Farragut’s Rocky Goode - respected SEC referee, ex-BHS star - fondly remembered by ‘a best friend’
Rocky Goode, 66, passed away about 2 a.m., Monday morning, Nov. 18, at Parkwest Medical Center from complications involving dementia, pneumonia and internal organ issues, close friend Chuck Cavalaris advised.
“He had been in declining health for a few years,” said Cavalaris, a well-known Tennessee Football and Men’s Basketball TV pundit, journalist and golf expert.
Regarded as one of the best high school running backs in East Tennessee in the early 1970s — a Bearden Bulldog — Rocky was recruited by Alabama coaching legend Paul “Bear” Bryant before choosing to stay at home and be a Tennessee Vol.
Inducted into the Greater Knoxville Sports Hall of Fame in 2012, “He was like a man among boys,” Cavalaris said about Rocky’s rushing success at BHS. “He was just so much bigger and faster than everybody else.
“He was pretty much in a league of his own.”
Most importantly, perhaps, “He loved this community,” Cavalaris said. “I always respected Rocky for how thoughtful and well-spoken he was. Such an humble, giving person.
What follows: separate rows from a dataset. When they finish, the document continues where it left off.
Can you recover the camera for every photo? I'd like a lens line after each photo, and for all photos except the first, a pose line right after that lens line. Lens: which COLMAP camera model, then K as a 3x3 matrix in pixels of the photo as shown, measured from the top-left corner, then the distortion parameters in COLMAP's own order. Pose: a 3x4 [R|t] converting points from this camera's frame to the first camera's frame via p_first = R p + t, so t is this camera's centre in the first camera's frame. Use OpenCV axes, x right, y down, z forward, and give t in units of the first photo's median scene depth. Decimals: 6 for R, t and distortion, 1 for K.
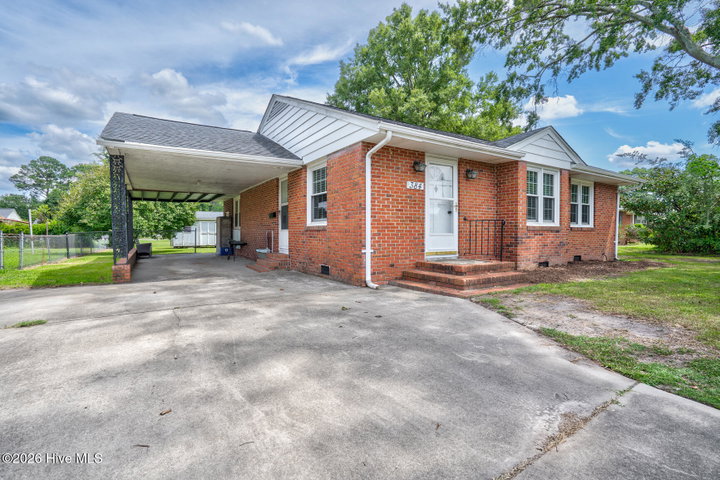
lens RADIAL K [[334.7, 0, 360.0], [0, 334.7, 240.0], [0, 0, 1]] dist [-0.020532, 0.000716]
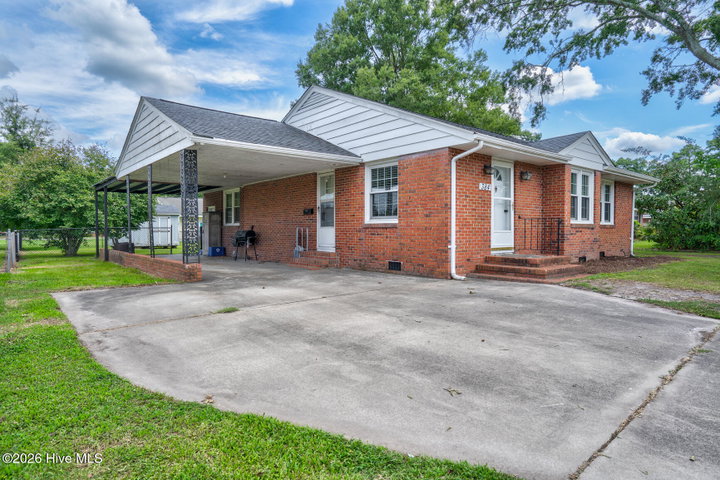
lens RADIAL K [[409.4, 0, 360.0], [0, 409.4, 240.0], [0, 0, 1]] dist [0.003073, -0.000872]
pose [[0.990662, -0.003499, 0.136298, -0.326768], [0.003095, 0.999990, 0.003174, 0.004244], [-0.136308, -0.002723, 0.990663, -0.208332]]
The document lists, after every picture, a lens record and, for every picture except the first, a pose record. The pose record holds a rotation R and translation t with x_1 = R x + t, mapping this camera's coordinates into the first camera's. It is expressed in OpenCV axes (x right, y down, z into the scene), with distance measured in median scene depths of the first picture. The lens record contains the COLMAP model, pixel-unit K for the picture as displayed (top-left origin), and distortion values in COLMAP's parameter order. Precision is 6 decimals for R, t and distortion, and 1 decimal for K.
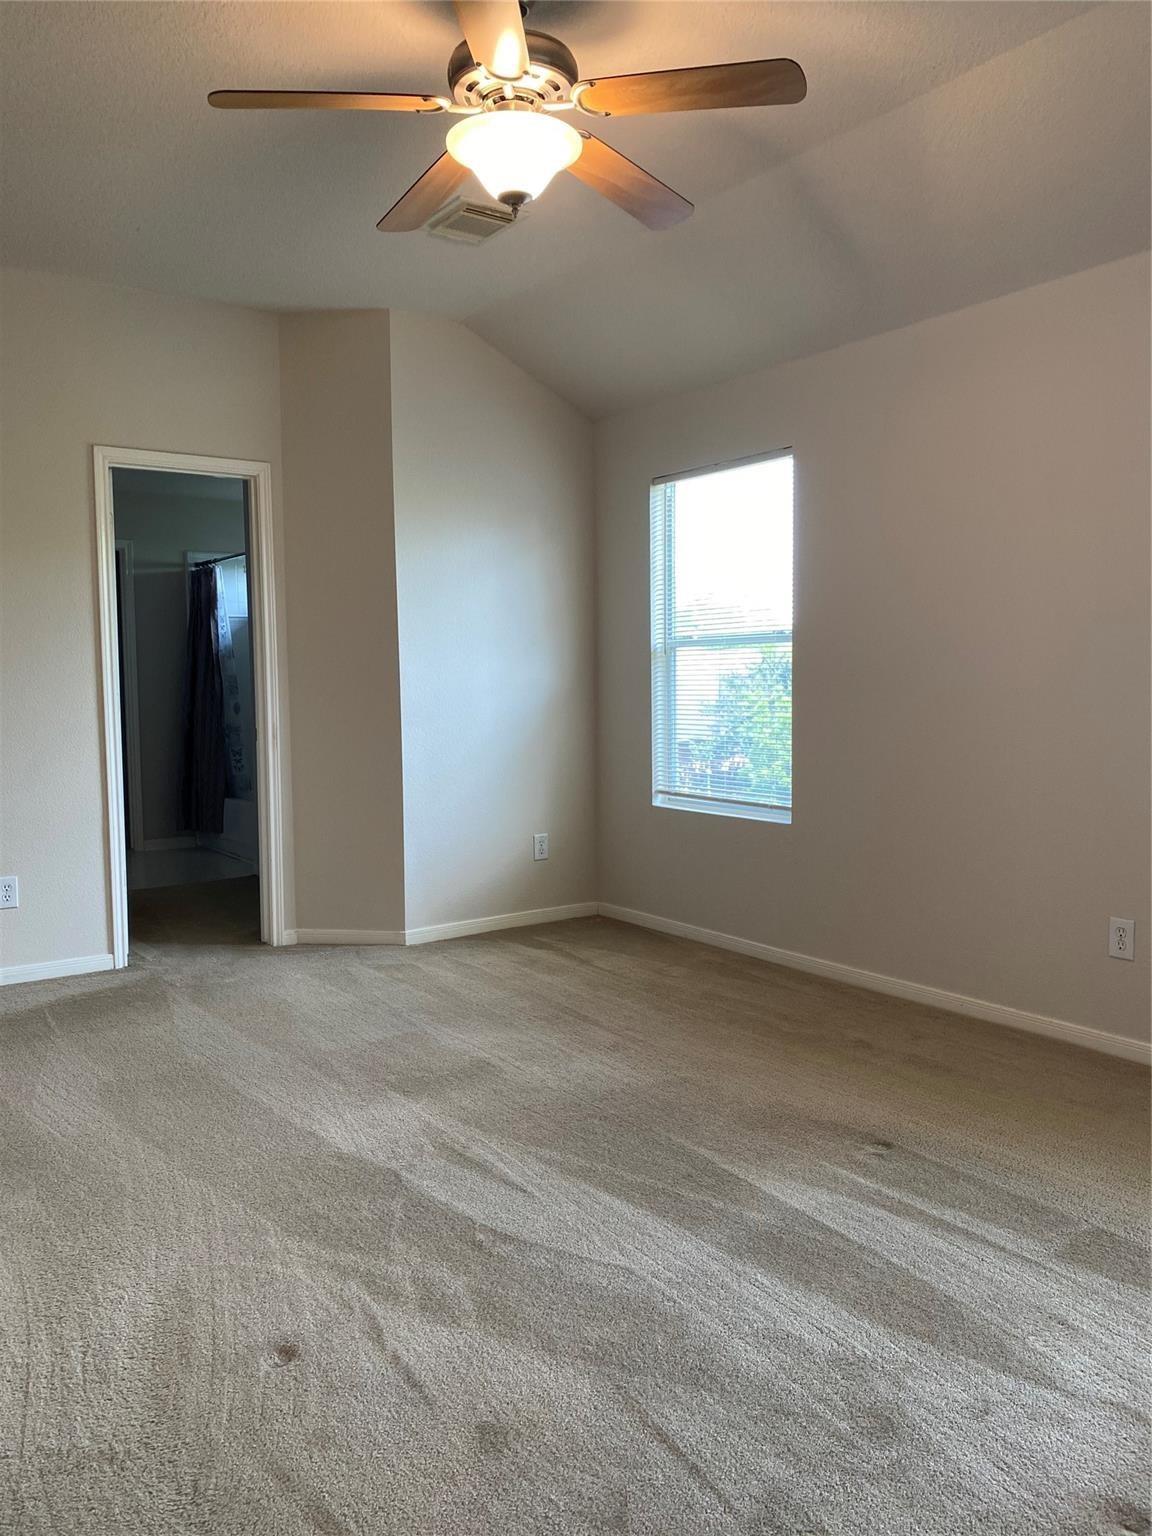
lens RADIAL K [[1181.6, 0, 582.4], [0, 1181.6, 771.4], [0, 0, 1]] dist [0.029715, -0.016242]
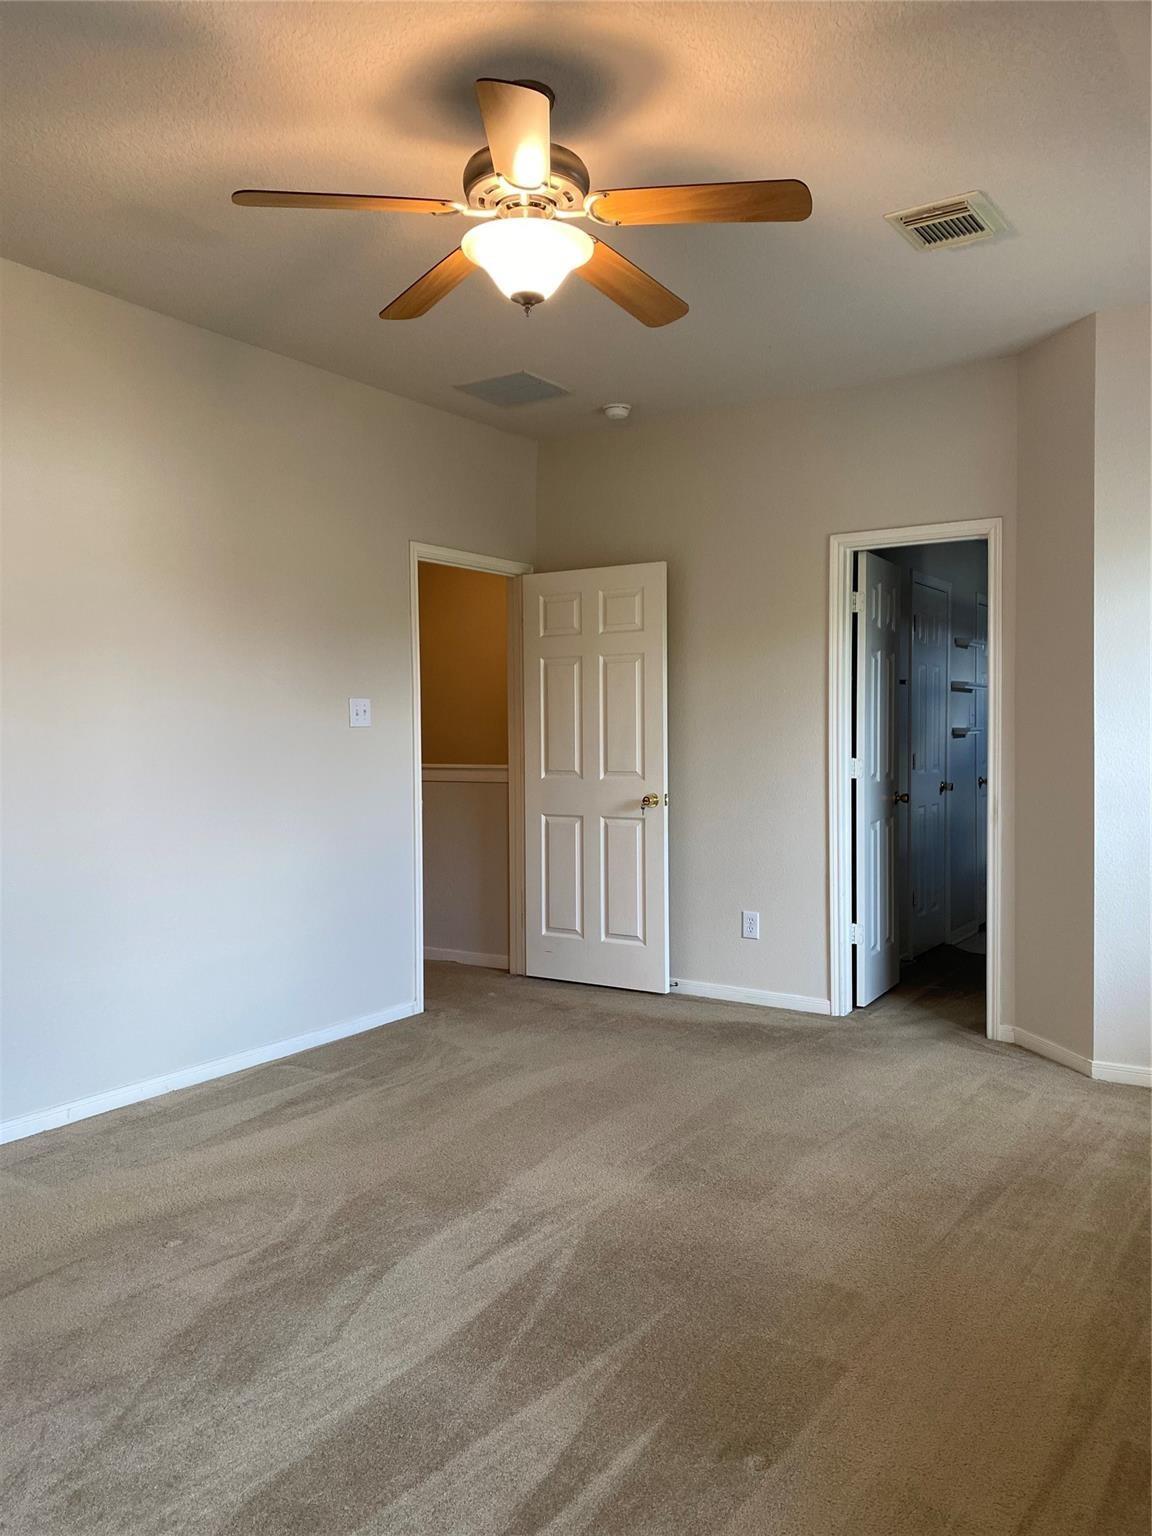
lens RADIAL K [[1181.6, 0, 581.1], [0, 1181.6, 765.3], [0, 0, 1]] dist [0.029715, -0.016242]
pose [[0.361633, 0.039351, -0.931490, 0.665245], [-0.079517, 0.996770, 0.011237, -0.068492], [0.928924, 0.070006, 0.363594, 0.496101]]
“I can honestly say, he’s one of the best friends I ever had,” he added.
“He was, without a doubt, one of the most special people I’ve ever known.”
A college football official for more than 30 years who began working full-time in the SEC in 1996, “He liked to tell the story about some friendly jabs he had with Steve Spurrier when Spurrier was (head coach) at Florida,” Cavalaris said about the time Goode refereed one of the “The Ole’ Ball Coach’s” Gator games.
“When Spurrier heard Rocky Goode was going to be the referee of one of his games, his comment was, ‘Oh yeah, it’s that guy from Knoxville,” he added.
But after the game, Spurrier said to Rocky.
“‘You did a real good job,’” Cavalaris recalled about the story. “... Rocky took a great deal of pride in making sure everything was done by the rules.”
After retiring from on-the-field officiating, Rocky became supervisor of Video Replay Officials for SEC Games, with the responsibility of reviewing calls made on the field.
A key volunteer in helping run The Knoxville Open at Fox Den Country Club each year, “He was one of the main people in getting the Knoxville Open moved to Fox Den,” Cavalaris said.
Also an insurance executive, “Rocky was an avid golfer until the last couple of years,” he added.